Le sombre Inder interprété par Harshvardan Rane (son interview à lire sur Fantastikindia) a acquis une musculature impeccable et son maquilleur lui a préparé des tatouages superbes. De même, son timbre de voix très grave souligne le sérieux et les tourments intérieurs de son personnage. Si Mawra nous attire par sa beauté virginale et extériorise sa douleur, Harshvardhan la valorise par sa sobriété et sa violence retenue.
La figure paternelle hiératique, qui nous fait le détester, est interprétée par Manish Choudhary.
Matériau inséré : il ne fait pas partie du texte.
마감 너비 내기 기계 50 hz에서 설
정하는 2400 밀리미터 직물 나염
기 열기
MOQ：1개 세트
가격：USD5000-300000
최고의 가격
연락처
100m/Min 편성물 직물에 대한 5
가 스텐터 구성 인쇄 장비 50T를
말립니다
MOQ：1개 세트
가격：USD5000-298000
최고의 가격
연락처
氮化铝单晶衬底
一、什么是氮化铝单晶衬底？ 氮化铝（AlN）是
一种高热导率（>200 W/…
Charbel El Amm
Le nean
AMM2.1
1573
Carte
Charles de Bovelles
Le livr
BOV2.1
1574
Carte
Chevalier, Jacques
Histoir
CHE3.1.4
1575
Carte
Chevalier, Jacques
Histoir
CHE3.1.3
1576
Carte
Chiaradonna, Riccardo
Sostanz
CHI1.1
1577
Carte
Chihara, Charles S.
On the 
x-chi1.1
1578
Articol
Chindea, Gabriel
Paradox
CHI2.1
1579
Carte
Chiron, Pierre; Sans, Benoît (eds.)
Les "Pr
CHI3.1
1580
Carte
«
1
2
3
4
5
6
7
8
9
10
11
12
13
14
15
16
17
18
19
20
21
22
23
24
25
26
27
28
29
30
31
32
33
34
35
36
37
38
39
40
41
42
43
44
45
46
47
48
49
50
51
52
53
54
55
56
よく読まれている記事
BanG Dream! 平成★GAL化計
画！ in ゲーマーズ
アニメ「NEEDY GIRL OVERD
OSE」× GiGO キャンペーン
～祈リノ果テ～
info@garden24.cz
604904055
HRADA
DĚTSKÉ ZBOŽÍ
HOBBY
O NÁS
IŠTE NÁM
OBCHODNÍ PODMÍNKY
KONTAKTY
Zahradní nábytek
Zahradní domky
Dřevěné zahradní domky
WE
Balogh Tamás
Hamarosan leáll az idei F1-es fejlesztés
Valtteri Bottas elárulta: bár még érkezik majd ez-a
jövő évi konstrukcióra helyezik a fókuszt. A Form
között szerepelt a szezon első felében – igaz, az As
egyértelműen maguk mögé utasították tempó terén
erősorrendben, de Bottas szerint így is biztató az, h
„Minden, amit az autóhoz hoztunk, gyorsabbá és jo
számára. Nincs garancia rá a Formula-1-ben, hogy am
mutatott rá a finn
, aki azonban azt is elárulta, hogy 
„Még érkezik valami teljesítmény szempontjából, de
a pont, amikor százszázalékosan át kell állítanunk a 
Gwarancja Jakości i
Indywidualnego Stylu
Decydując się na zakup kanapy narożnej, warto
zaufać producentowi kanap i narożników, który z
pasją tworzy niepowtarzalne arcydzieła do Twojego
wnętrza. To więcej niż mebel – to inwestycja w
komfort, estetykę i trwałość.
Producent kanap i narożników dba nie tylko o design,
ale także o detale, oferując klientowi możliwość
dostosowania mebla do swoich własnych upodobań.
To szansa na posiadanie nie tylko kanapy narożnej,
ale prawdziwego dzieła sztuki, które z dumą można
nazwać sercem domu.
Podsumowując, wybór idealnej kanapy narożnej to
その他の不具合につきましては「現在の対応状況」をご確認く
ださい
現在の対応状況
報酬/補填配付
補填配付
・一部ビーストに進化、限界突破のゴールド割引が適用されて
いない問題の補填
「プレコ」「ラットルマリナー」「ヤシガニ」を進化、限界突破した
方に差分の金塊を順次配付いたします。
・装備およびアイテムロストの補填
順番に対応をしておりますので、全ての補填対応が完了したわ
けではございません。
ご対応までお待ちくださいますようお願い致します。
Les réalisateurs ont admirablement allié l’ambiance musicale et le jeu de leurs acteurs. La musique prolonge les scènes constituées parfois d’un simple échange de regards. La direction d’acteurs est magistrale pour rendre l’intensité amoureuse entre Saru et Inder. Ces réalisateurs spécialistes des scènes dansées et chantées de quelques très gros succès de Salman Khan ont mis toute leur expérience au service de l’éloquence des sentiments (lire leur interview).
Les thèmes musicaux sont des hymnes romantiques, intégrant les effleurements subtils. De nombreuses scènes ont une telle charge émotionnelle que vous resterez suspendus à chacun de leurs regards pour détecter le moment où l’un d’eux se dévoilera.
Sanam Teri Kasam n’est pas un pamphlet social qui critique la famille ou les traditions ancestrales. Il se focalise surtout sur ces personnages, emplis du désir de donner satisfaction aux aînés en s’oubliant à tel point que le monde doit bien les ramener à des relations réelles et non à celles désirées par les parents. Si la fin tire en longueur, elle nous permet d’apprendre pourquoi Inder a été condamné. Le père repentant sera bien évidemment pardonné par sa fille, mais sa confession n’appelle pas à la compassion. Il faut le dire ! Au seuil de la mort, Saru sera magnanime et encouragera son bien-aimé à se réconcilier avec son propre père. La fin est très mélodramatique et perd la fluidité et les bons enchaînements de la plus grande partie du film. Aucun des deux héros ne peut prendre réellement son destin en main dans l’étroitesse de leurs familles, mais l’amour intemporel sera leur victoire sur les terribles vicissitudes qu’ils doivent respectivement traverser.
Sanam Teri Kasam fait partie, à mon avis, des grands classiques romantiques du cinéma indien, une vraie petite pépite d’or dans le foule de films convenus. Ce genre cinématographique surexploité est encore capable de nous surprendre grâce à des réalisateurs talentueux comme Radhika Rao et Vinay Sapru.
Toutes les chansons et musiques sont réussies, donc j’encourage chacun à les écouter sur le net. Rien que la chanson-titre Sanam Teri Kasam, sans traduction des paroles, est une ode à l’amour inconditionnel. Dans cet extrait, Inder emmène Saru dans un ancien théâtre désaffecté pour lui montrer le mariage de sa sœur sur des écrans : superbe cadrage en lumière tamisée et capharnaüm féerique. C’est l’écrin parfait pour une chanson—déclaration d’amour, qui magnifie l’intimité de ces deux acteurs très prometteurs.